▶ _TRY IT_:
Please write out the whole listing that follows exactly; the pictures stay out.

▶ _THE DATA_:
***

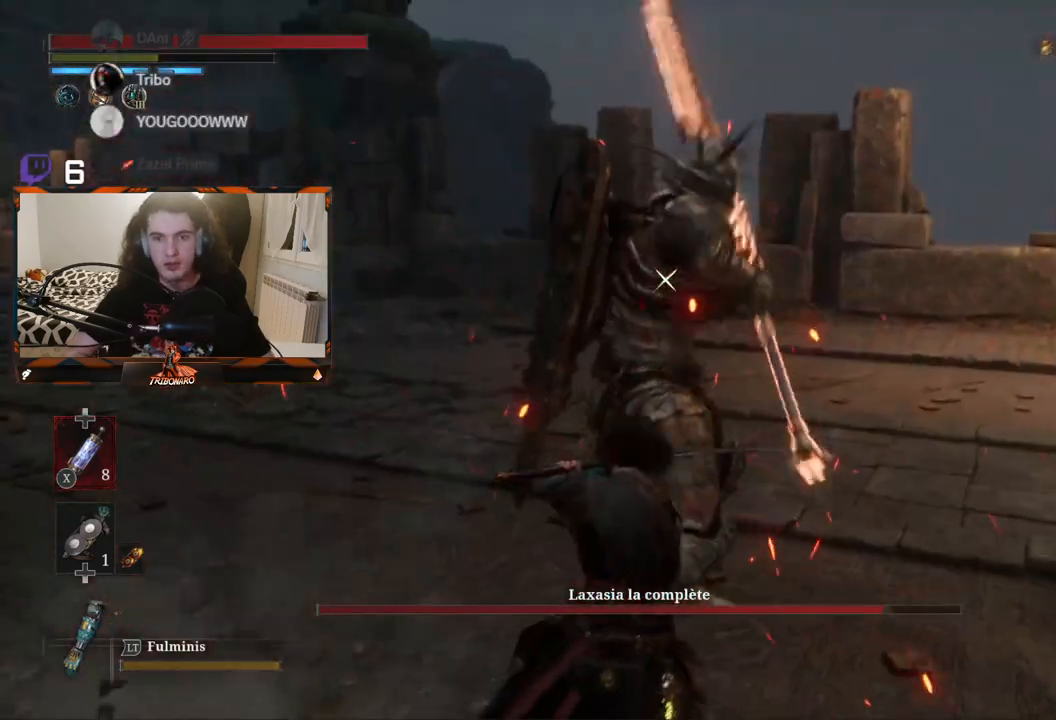
{"buttons": [], "left_stick": "center", "right_stick": "center", "events": [[167, "L1", "down"], [317, "L1", "up"]]}
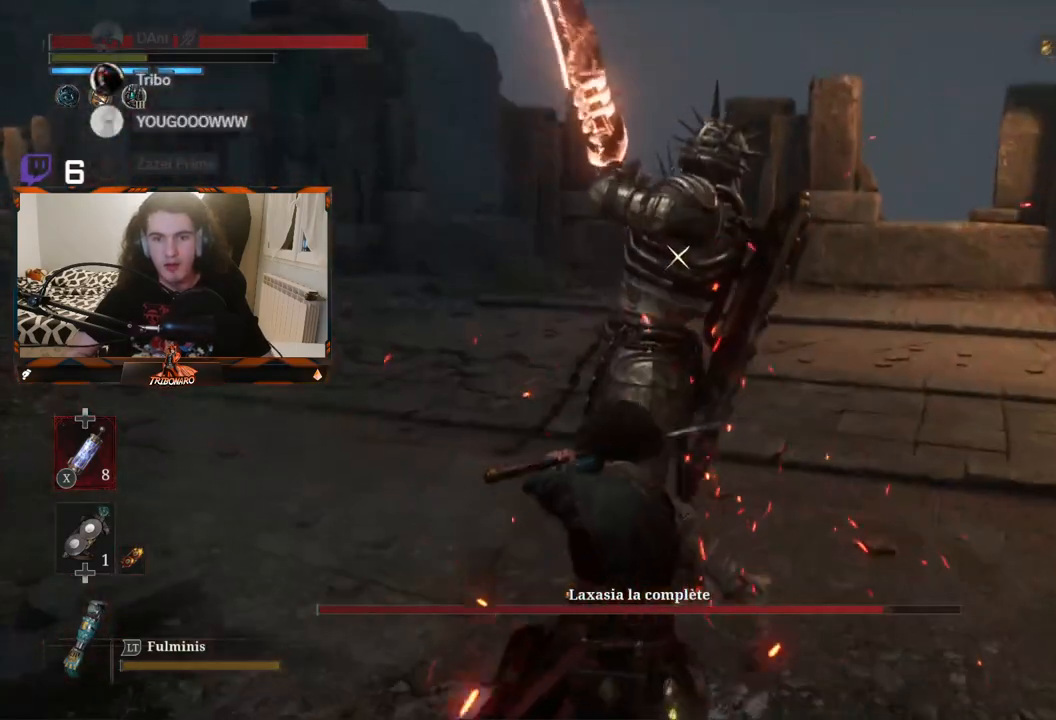
{"buttons": [], "left_stick": "center", "right_stick": "center", "events": []}
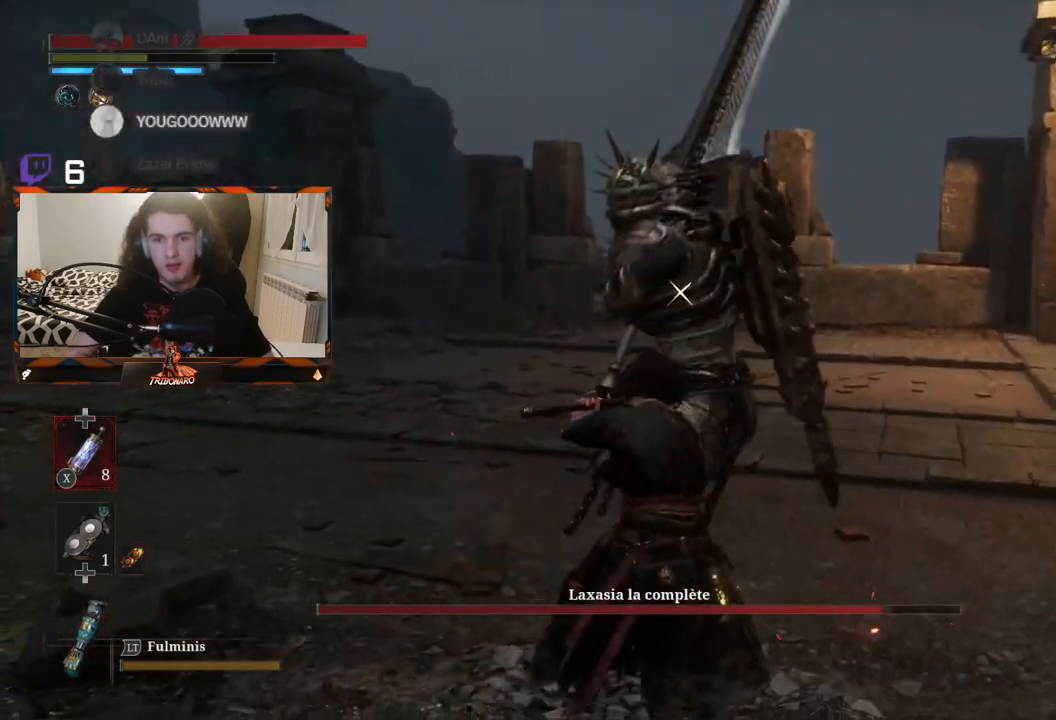
{"buttons": [], "left_stick": "center", "right_stick": "center", "events": []}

***

▶ _WRITTEN RESPONSE_:
{"buttons": [], "left_stick": "center", "right_stick": "center", "events": [[167, "L1", "down"], [317, "L1", "up"]]}
{"buttons": [], "left_stick": "center", "right_stick": "center", "events": []}
{"buttons": [], "left_stick": "center", "right_stick": "center", "events": []}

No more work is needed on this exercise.